VR Career Training: Countless VR applications can teach real-world skills necessary for specific professions. Students can learn a wide variety of skills by interacting with objects in simulated environments. Retail companies, police departments, hospitals, and many more employers provide VR training to new and prospective employees to teach integral skills while spurring interest in their respective industry.
These applications could also have applications in the classroom. Having a career day at your school? With this technology, you can expose students to a wide range of professions and give them a “hands-on” glimpse into the day-to-day work required of each.
Technology and Education
Technology is a hugely beneficial resource that has made it easier for people to do a large number of organizational and administrative tasks. It has changed the way a lot of work is now done. This has required teachers to change the way they approach teaching students about a variety of topics. Today, it’s more important to know how to effectively use software to complete certain tasks than to understand how to complete the work without it. However, technology devoid of context does not necessarily help students.

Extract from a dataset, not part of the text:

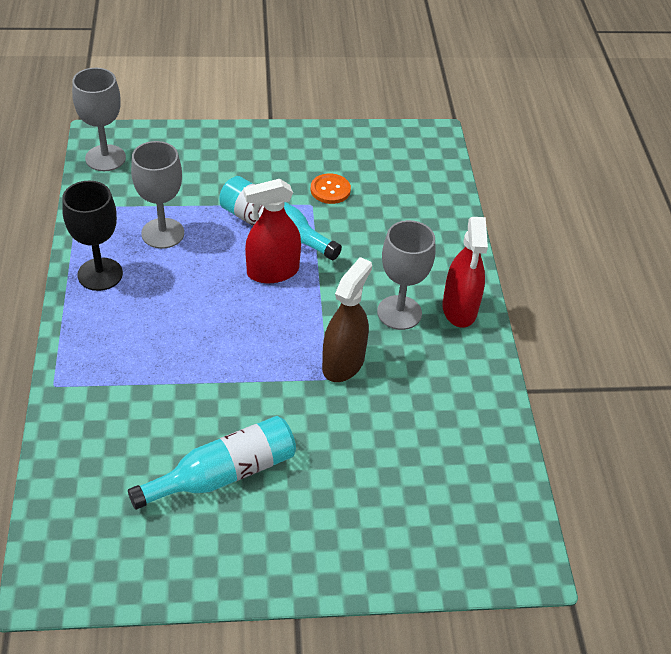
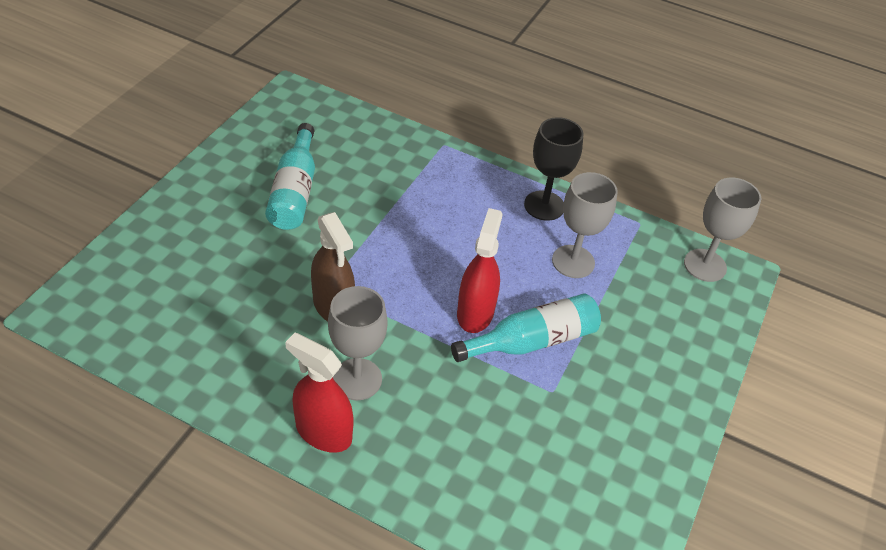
camera: 120 degrees right, 0 degrees up
(330, 190) = (567, 420): orange button -> none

Although technology is playing a larger part in how students learn, a good education requires more than the latest technologies. In order to teach well, educators need to structure classes and develop lessons that keep students focused on what they’re supposed to be learning and don’t simply provide them with potentially distracting technology. Teachers must determine the concrete ways that technology will help us meet educational goals before encouraging the school to invest in expensive technology and software.
Proficiency in working within computer programs and computer skills in general are valuable skills for almost any profession. Some schools offer classes where students can learn to type and become familiar with computers. However, not enough classes exist for students to learn how to use Microsoft Office products and other software commonly used in office work environments. Getting students accustomed to this type of technology could greatly improve their future work opportunities.
Teachers make a huge difference in the lives of their students, and their dedication to providing learners a well-rounded education can be the difference between a student that is prepared for adulthood and one that is not. Real-life skills are crucial, and the way that educators structure their classes can help students know what to expect as they set foot into the real world.